Com essa nova regra, o Enamed será realizado duas vezes por ano, organizado pelo Instituto Nacional de Estudos e Pesquisas Educacionais Anísio Teixeira (Inep), e acontecerá em todos os municípios que tenham cursos de medicina. A avaliação terá duas fases: a primeira no final do 4º ano, voltada para ajudar na aprendizagem, e a segunda no término do curso. Somente quem passar dessa segunda fase poderá se inscrever no Conselho Regional de Medicina para trabalhar como médico.

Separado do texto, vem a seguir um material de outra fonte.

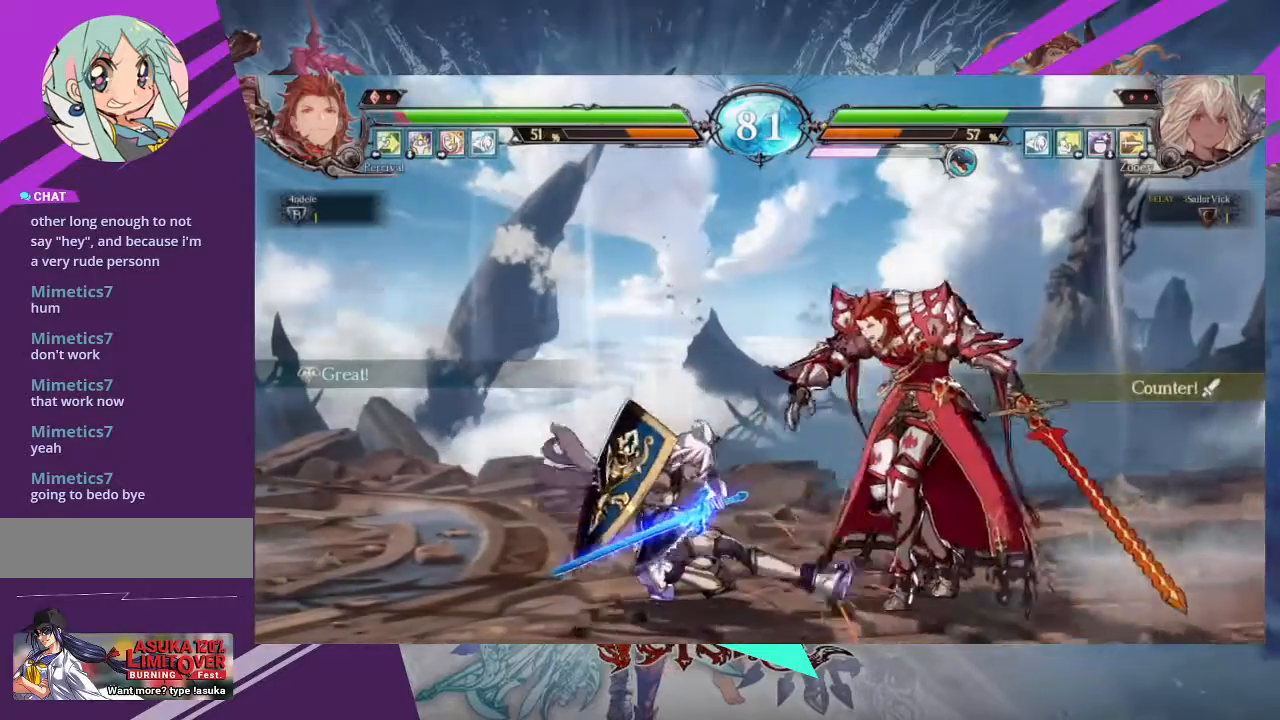
Gameplay with a controller (arcade stick); each line is a JSON object with the inputs held at the frame after it. "events" lists button and stick changes between this image and that frame as [ms after this image, input, new state], when the widget could be followed in between. Not read: L3 R3 other_buttons.
{"buttons": [], "left_stick": "center", "events": [[66, "R1", "down"], [167, "R1", "up"], [267, "left_stick", "down-left"], [367, "left_stick", "center"], [400, "TRIANGLE", "down"], [500, "TRIANGLE", "up"]]}
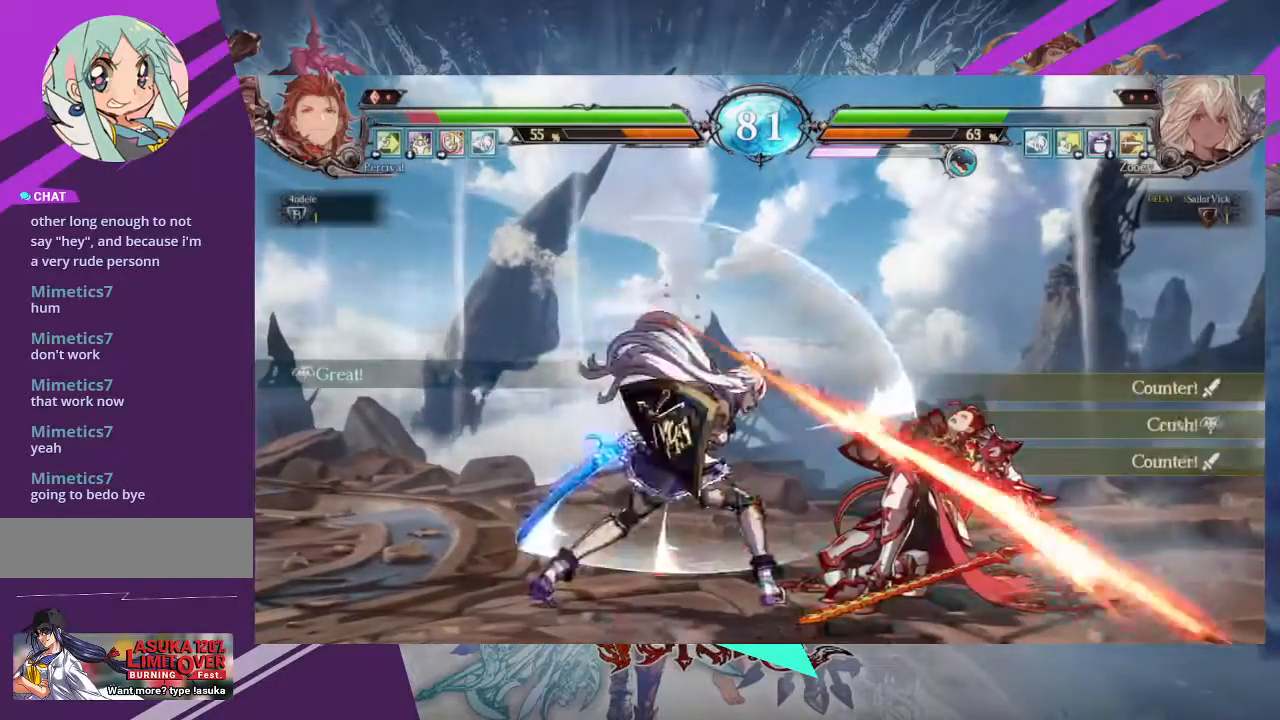
{"buttons": [], "left_stick": "right"}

A regra vale a partir da data da publicação, mas a exigência para trabalhar como médico valerá para quem começar a faculdade de medicina depois dessa data. Quem não passar poderá tentar novamente nas próximas provas.
Além disso, essa regra aproxima o Enamed do exame Revalida. A parte teórica do Enamed substituirá a parte teórica do Revalida para médicos formados no exterior, enquanto a parte prática continuará sendo feita pelo Inep. Médicos que tiveram seus diplomas reconhecidos antes dessa regra não precisarão fazer o Enamed.
A nota da segunda fase do Enamed poderá ser usada para entrar diretamente em programas de residência médica. O exame continuará sendo parte do Enare e foi criado também o Sistema Nacional de Avaliação das Residências (Sinares), que vai avaliar a qualidade dos programas de residência e a formação dos médicos residentes.
A nova regra também reforça como os cursos de medicina serão avaliados. Os resultados do Enamed poderão ajudar órgãos estaduais e distritais de educação a tomar decisões e fiscalizar cursos quando o desempenho for ruim, podendo haver medidas para corrigir problemas.
Para acompanhar a aplicação dessa política, será criada uma comissão consultiva com membros do MEC, Ministério da Saúde, Conselho Federal de Medicina (CFM), Associação Médica Brasileira e outras entidades da sociedade civil.
As inscrições para o Enamed 2026 estão abertas até 29 de junho, com provas em 13 de setembro. Nesta edição, os resultados valerão apenas para avaliar os cursos e o progresso dos estudantes.